The main report will discuss the results of the direct questions in which the name of the origin of the sound was mentioned. An appendix will discuss the results of the open question and will attempt to assess the significance of the difference between the two types of answer.


0.3 The Sample

Interviews were conducted with persons living in 2,017 small and medium size dwellings - of the kind likely to be built in large numbers after the war - chosen at random in the following way:-

The field workers were asked to choose streets in towns where persons earning up to £10 a week were likely to be found.

From the streets chosen they were to conduct interviews in houses, the numbers of which were determined beforehand by selection from a list of random numbers. The same procedure was followed in urban flats. There were 537 small or medium size flats and 1480 houses.

Interviews were made with 1,528 women and. 487 men on the assumption that there would be no important difference in the responses of the sexes - this was found to be so in almost all cases - the few exceptions were not sufficient to affect the validity of the general conclusions.

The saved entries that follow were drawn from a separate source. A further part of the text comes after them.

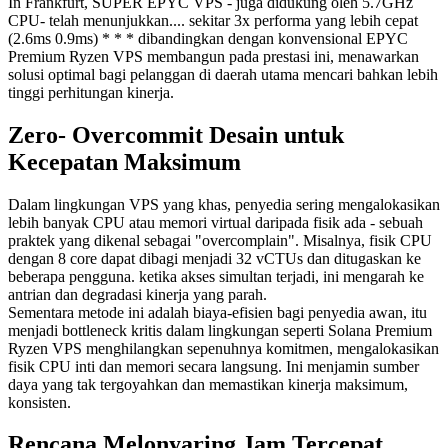
In Frankfurt, SUPER EPYC VPS - juga didukung oleh 5.7GHz
CPU- telah menunjukkan.... sekitar 3x performa yang lebih cepat
(2.6ms 0.9ms) * * * dibandingkan dengan konvensional EPYC
Premium Ryzen VPS membangun pada prestasi ini, menawarkan
solusi optimal bagi pelanggan di daerah utama mencari bahkan lebih
tinggi perhitungan kinerja.
Zero- Overcommit Desain untuk
Kecepatan Maksimum
Dalam lingkungan VPS yang khas, penyedia sering mengalokasikan
lebih banyak CPU atau memori virtual daripada fisik ada - sebuah
praktek yang dikenal sebagai "overcomplain". Misalnya, fisik CPU
dengan 8 core dapat dibagi menjadi 32 vCTUs dan ditugaskan ke
beberapa pengguna. ketika akses simultan terjadi, ini mengarah ke
antrian dan degradasi kinerja yang parah.
Sementara metode ini adalah biaya-efisien bagi penyedia awan, itu
menjadi bottleneck kritis dalam lingkungan seperti Solana Premium
Ryzen VPS menghilangkan sepenuhnya komitmen, mengalokasikan
fisik CPU inti dan memori secara langsung. Ini menjamin sumber
daya yang tak tergoyahkan dan memastikan kinerja maksimum,
konsisten.
Rencana Melonyaring Jam Tercepat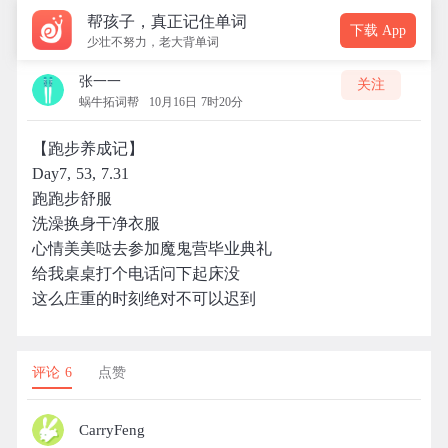
帮孩子，真正记住单词
下载 App
少壮不努力，老大背单词
张一一
关注
蜗牛拓词帮
10月16日 7时20分
【跑步养成记】
Day7, 53, 7.31
跑跑步舒服
洗澡换身干净衣服
心情美美哒去参加魔鬼营毕业典礼
给我桌桌打个电话问下起床没
这么庄重的时刻绝对不可以迟到
评论 6
点赞
CarryFeng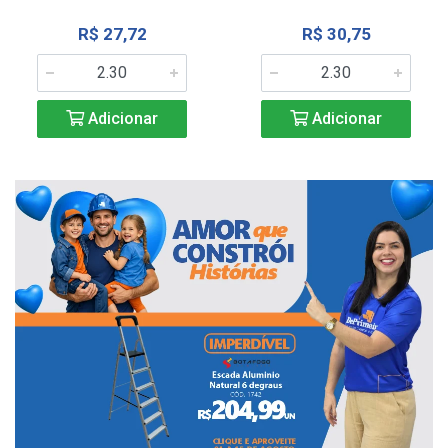
R$ 27,72
R$ 30,75
Adicionar
Adicionar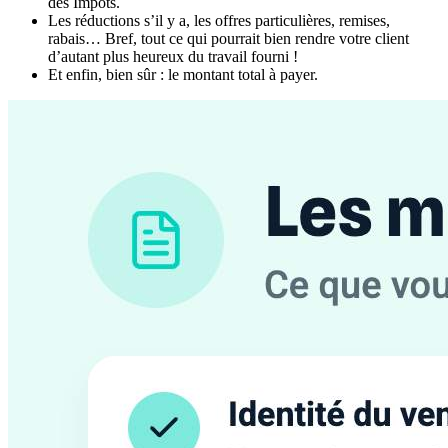
des Impôts.
Les réductions s’il y a, les offres particulières, remises,
rabais… Bref, tout ce qui pourrait bien rendre votre client
d’autant plus heureux du travail fourni !
Et enfin, bien sûr : le montant total à payer.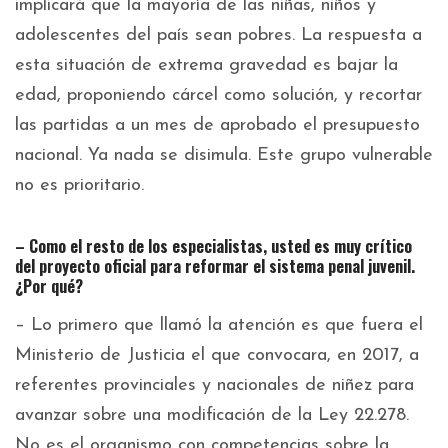
implicará que la mayoría de las niñas, niños y
adolescentes del país sean pobres. La respuesta a
esta situación de extrema gravedad es bajar la
edad, proponiendo cárcel como solución, y recortar
las partidas a un mes de aprobado el presupuesto
nacional. Ya nada se disimula. Este grupo vulnerable
no es prioritario.
– Como el resto de los especialistas, usted es muy crítico
del proyecto oficial para reformar el sistema penal juvenil.
¿Por qué?
– Lo primero que llamó la atención es que fuera el
Ministerio de Justicia el que convocara, en 2017, a
referentes provinciales y nacionales de niñez para
avanzar sobre una modificación de la Ley 22.278.
No es el organismo con competencias sobre la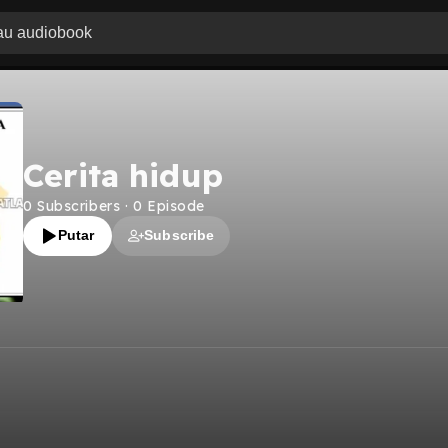
Cerita hidup
0
Subscribers
·
0
Episode
Putar
Subscribe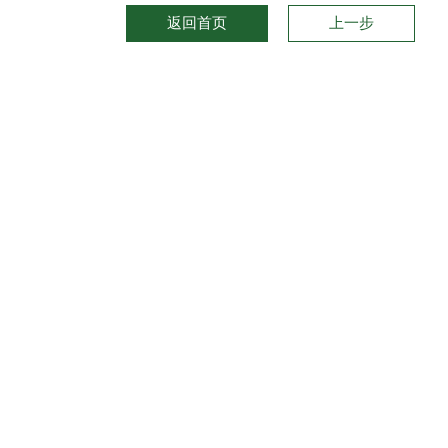
返回首页
上一步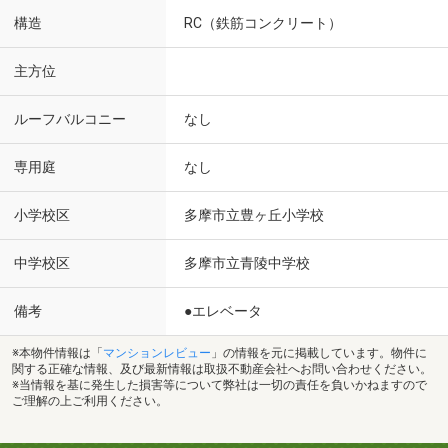
構造
RC（鉄筋コンクリート）
主方位
ルーフバルコニー
なし
専用庭
なし
小学校区
多摩市立豊ヶ丘小学校
中学校区
多摩市立青陵中学校
備考
●エレベータ
※本物件情報は「
マンションレビュー
」の情報を元に掲載しています。物件に
関する正確な情報、及び最新情報は取扱不動産会社へお問い合わせください。
※当情報を基に発生した損害等について弊社は一切の責任を負いかねますので
ご理解の上ご利用ください。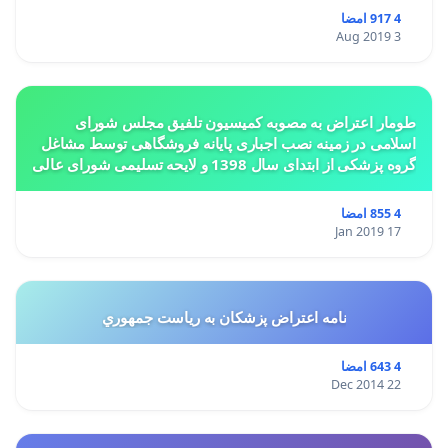
4 917 امضا
3 Aug 2019
طومار اعتراض به مصوبه کمیسیون تلفیق مجلس شورای
اسلامی در زمینه نصب اجباری پایانه فروشگاهی توسط مشاغل
گروه پزشکی از ابتدای سال 1398 و لایحه تسلیمی شورای عالی
استان ها مبنی بر تغییر کاربری از مسکونی به
4 855 امضا
17 Jan 2019
نامه اعتراض پزشكان به رياست جمهوري
4 643 امضا
22 Dec 2014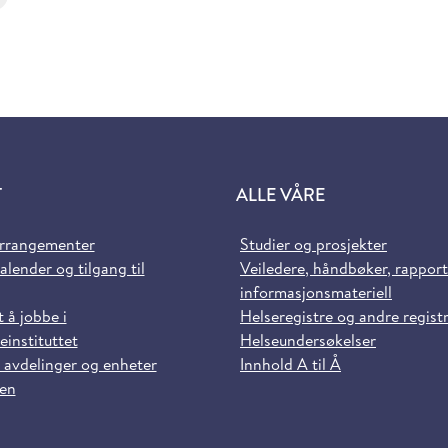
T
ALLE VÅRE
arrangementer
Studier og prosjekter
alender og tilgang til
Veiledere, håndbøker, rappor
informasjonsmateriell
t å jobbe i
Helseregistre og andre regist
einstituttet
Helseundersøkelser
 avdelinger og enheter
Innhold A til Å
sen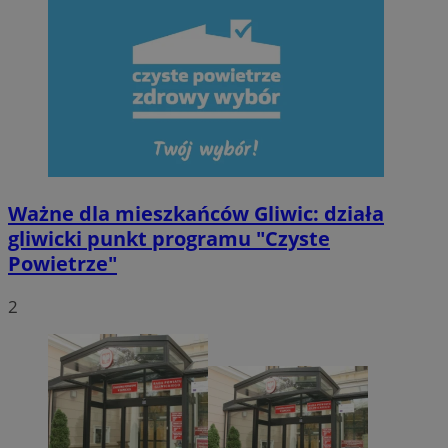
Ważne dla mieszkańców Gliwic: działa
gliwicki punkt programu "Czyste
Powietrze"
2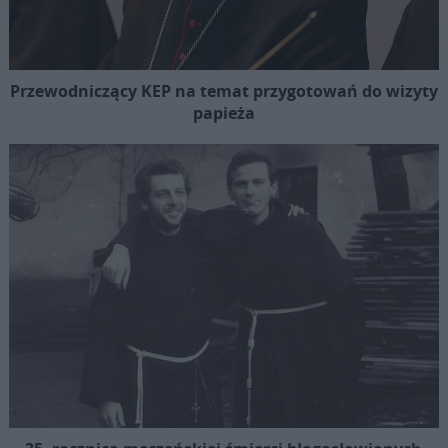
Przewodniczący KEP na temat przygotowań do wizyty
papieża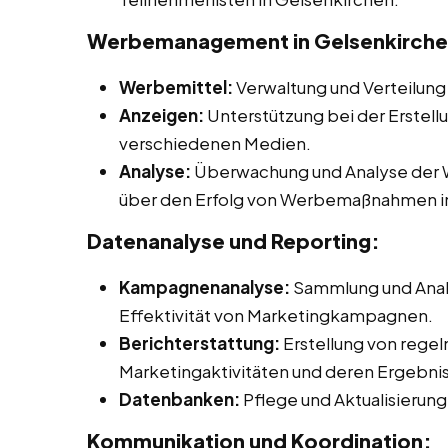
Werbemanagement in Gelsenkirche
Werbemittel:
Verwaltung und Verteilung
Anzeigen:
Unterstützung bei der Erstell
verschiedenen Medien.
Analyse:
Überwachung und Analyse der W
über den Erfolg von Werbemaßnahmen in
Datenanalyse und Reporting:
Kampagnenanalyse:
Sammlung und Anal
Effektivität von Marketingkampagnen.
Berichterstattung:
Erstellung von rege
Marketingaktivitäten und deren Ergebni
Datenbanken:
Pflege und Aktualisieru
Kommunikation und Koordination: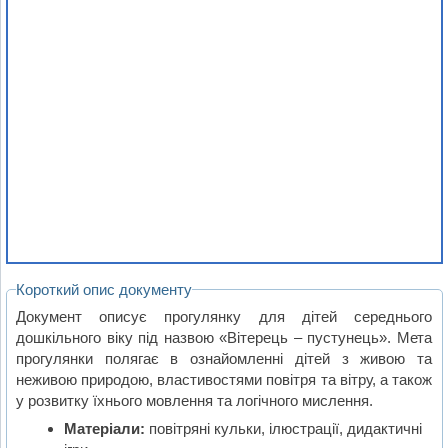
Короткий опис документу
Документ описує прогулянку для дітей середнього
дошкільного віку під назвою «Вітерець – пустунець». Мета
прогулянки полягає в ознайомленні дітей з живою та
неживою природою, властивостями повітря та вітру, а також
у розвитку їхнього мовлення та логічного мислення.
Матеріали:
повітряні кульки, ілюстрації, дидактичні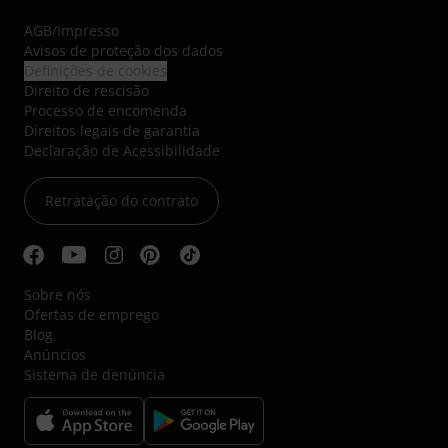
AGB
/
Impresso
Avisos de proteção dos dados
Definições de cookies
Direito de rescisão
Processo de encomenda
Direitos legais de garantia
Declaração de Acessibilidade
Retratação do contrato
Sobre nós
Ofertas de emprego
Blog
Anúncios
Sistema de denúncia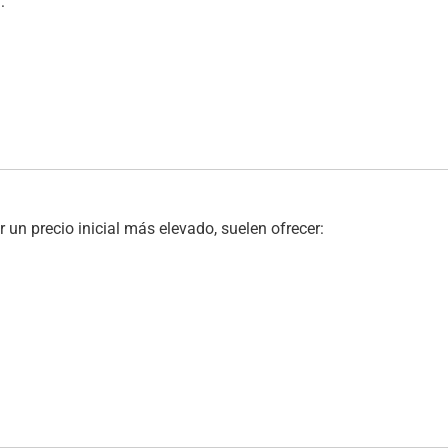
:
un precio inicial más elevado, suelen ofrecer: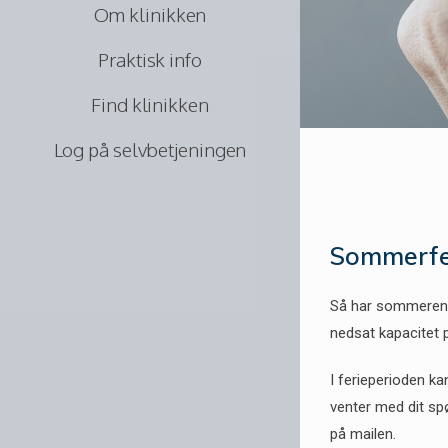
Om klinikken
Praktisk info
Find klinikken
Log på selvbetjeningen
Sommerfe
Så har sommeren i
nedsat kapacitet p
I ferieperioden ka
venter med dit spø
på mailen.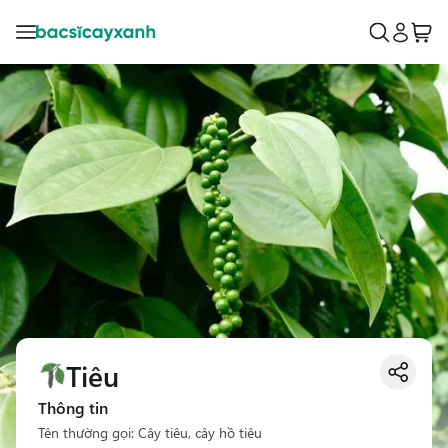
Tiêu
Thông tin
Tên thường gọi: Cây tiêu, cây hồ tiêu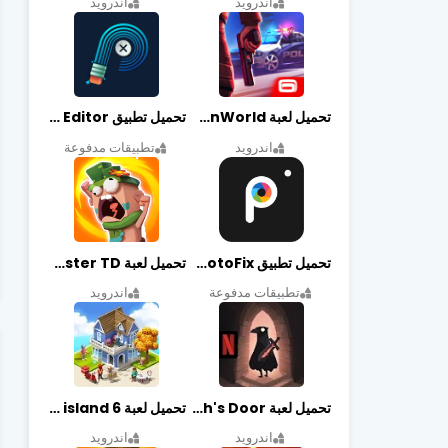
اندرويد
اندرويد
تحميل لعبة Gangstar New Orleans OpenWorld مهكرة أخر إصدار
تحميل تطبيق Retouch Remove Objects Editor مهكرة اخر إصدار
اندرويد
تطبيقات مدفوعة
تحميل تطبيق PhotoFix مهكر آخر إصدار
تحميل لعبة Candy Disaster TD مهكرة اخر إصدار
تطبيقات مدفوعة
اندرويد
تحميل لعبة Death's Door مهكرة أخر إصدار
تحميل لعبة city island 6 مهكرة أخر إصدار
اندرويد
اندرويد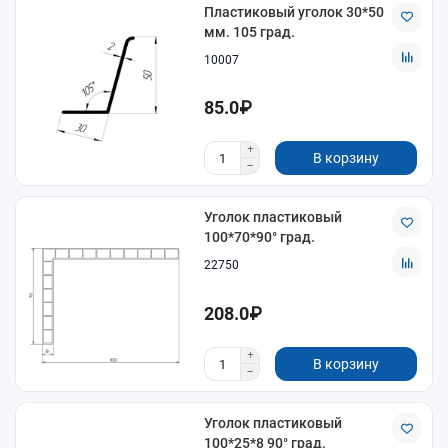
Пластиковый уголок 30*50
мм. 105 град.
10007
85.0₽
В корзину
Уголок пластиковый
100*70*90° град.
22750
208.0₽
В корзину
Уголок пластиковый
100*25*8 90° град.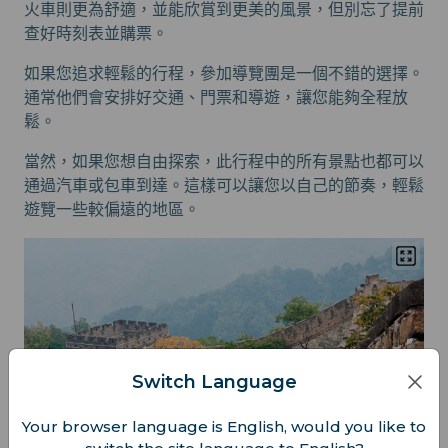
火車則更為舒適，並能欣賞到更美的風景，但別忘了提前
查好時刻表並購票。
如果您追求輕鬆的行程，參加導覽團是一個不錯的選擇。
通常他們會安排好交通、門票和導遊，讓您能夠全程放
鬆。
當然，如果您想自由探索，此行程中的所有景點也都可以
通過汽車或包車到達。這樣可以讓您以自己的節奏，輕鬆
遊覽一些較偏遠的地區。
Switch Language
Your browser language is English, would you like to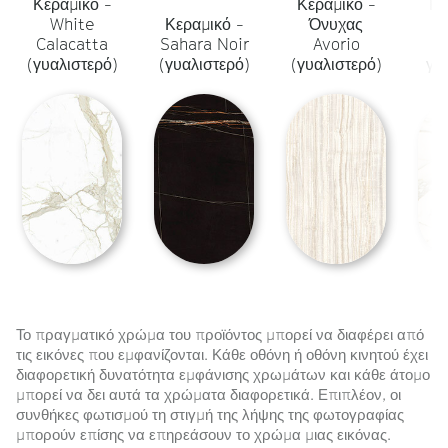
Κεραμικό -
Κεραμικό -
Κε
White
Κεραμικό -
Όνυχας
Ca
Calacatta
Sahara Noir
Avorio
(γυαλιστερό)
(γυαλιστερό)
(γυαλιστερό)
γυ
Το πραγματικό χρώμα του προϊόντος μπορεί να διαφέρει από
τις εικόνες που εμφανίζονται. Κάθε οθόνη ή οθόνη κινητού έχει
διαφορετική δυνατότητα εμφάνισης χρωμάτων και κάθε άτομο
μπορεί να δει αυτά τα χρώματα διαφορετικά. Επιπλέον, οι
συνθήκες φωτισμού τη στιγμή της λήψης της φωτογραφίας
μπορούν επίσης να επηρεάσουν το χρώμα μιας εικόνας.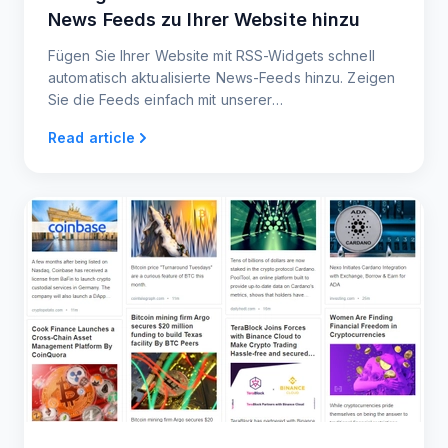
News Feeds zu Ihrer Website hinzu
Fügen Sie Ihrer Website mit RSS-Widgets schnell
automatisch aktualisierte News-Feeds hinzu. Zeigen
Sie die Feeds einfach mit unserer
Einbettungsschaltfläche auf Ihrer Website an und
Read article
teilen Sie die Inhalte mit Ihren Nutzern.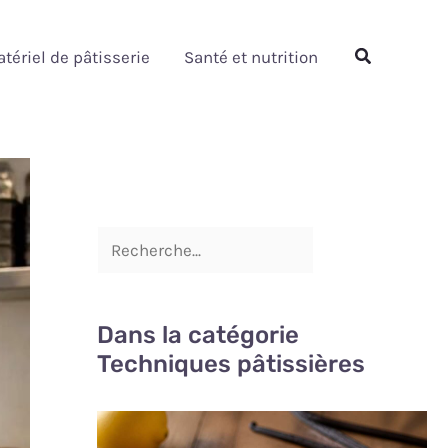
Rechercher
Rechercher
tériel de pâtisserie
Santé et nutrition
Dans la catégorie
Techniques pâtissières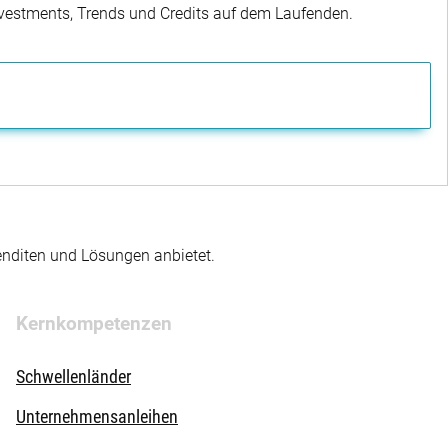
Investments, Trends und Credits auf dem Laufenden.
enditen und Lösungen anbietet.
Kernkompetenzen
Schwellenländer
Unternehmensanleihen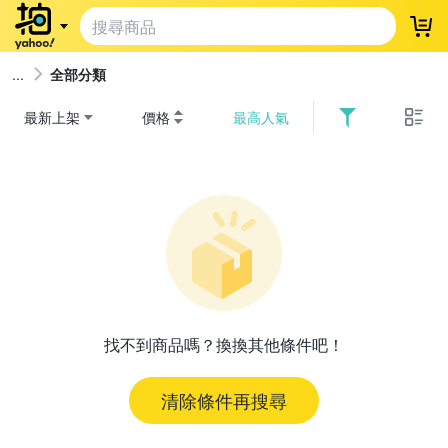
登
全部分類
最新上架
價格
最高人氣
找不到商品嗎？換換其他條件吧！
清除條件再搜尋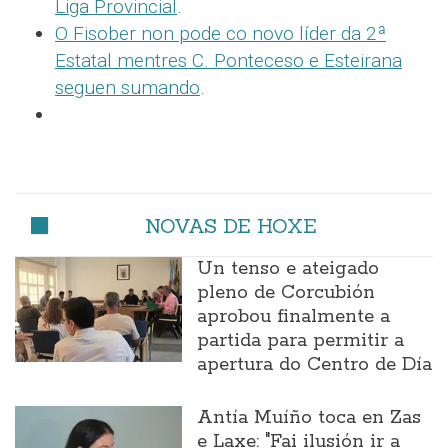
Liga Provincial
.
O Fisober non pode co novo líder da 2ª
Estatal mentres C. Ponteceso e Esteirana
seguen sumando
.
NOVAS DE HOXE
Un tenso e ateigado
pleno de Corcubión
aprobou finalmente a
partida para permitir a
apertura do Centro de Día
Antía Muíño toca en Zas
e Laxe: "Fai ilusión ir a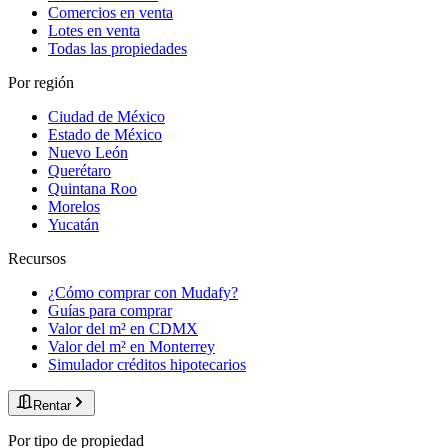
Comercios en venta
Lotes en venta
Todas las propiedades
Por región
Ciudad de México
Estado de México
Nuevo León
Querétaro
Quintana Roo
Morelos
Yucatán
Recursos
¿Cómo comprar con Mudafy?
Guías para comprar
Valor del m² en CDMX
Valor del m² en Monterrey
Simulador créditos hipotecarios
Rentar
Por tipo de propiedad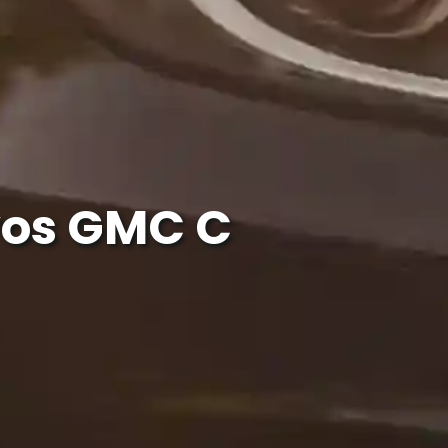
vos GMC C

An attempt was made to discover whether or not night workers were more sensitive to sound than other people and interviews were made with 213 night workers who are included in the total above - this is a greater proportion of the total than would be found in a sample of the whole adult population. The results showed no difference of any importance between night workers and the rest and for this reason the sample has been treated as a homogeneous group throughout.

0.4 The Inquiry

The inquiry was entirely concerned with subjective attitudes and not with measurement of sound.

It was not possible to measure sound because this would have involved our field workers staying in the houses for at least 24 hours and making observations using an elaborate instrument.

The measurement of sound may be accomplished in a number of ways, but one example quoted from “The Problem of Noise” by F. C. Bartlett will illustrate the fact that the technical difficulties involved would have been considerable.

“A vibrating reed or tuning-fork is used as a standard source of sound.

The stimuli are conveyed to a telephone which is held near or against the observer’s ear. Then the standard sound is adjusted in intensity, by the variation of a calibrated potentiometer, until it appears to be just as loud as a noise heard by the other ear, and the noise is expressed in whatever units of intensity are being used to indicate the position of the standard sound on a scale of intensities”.

The answers to the questions were related to a number of objective factors which included the following:-

The economic status of the family

The type of dwelling

The design of dwelling in relation to rooms on the party wall. The age of the dwelling

The construction of flats

The location of the dwelling in relation to traffic, railway and industrial premises

Another factor considered was the length of time that people had lived in their houses, but it was not found that this influenced consciousness of sound from outside of from the neighbour’s house to any appreciable extent.

0.5 The Report

The report contains three main sections dealing with sounds which originate in the home, sounds which have their origin in the house of a neighbour, (meaning a house connected structurally with the one in which the interviews was being conducted) and sounds which had their origin outside the dwelling altogether.

The main questions were designed to find out what sounds were heard (or noticed), when they were heard, whether they troubled the hearer and whether they disturbed the sleep of the hearer.

The purpose of the report is to provide data about the incidence of sounds the approximate loudness of which can be estimated, so that in those cases where it is thought desirable, the building scientist can make provision to eliminate the nuisance.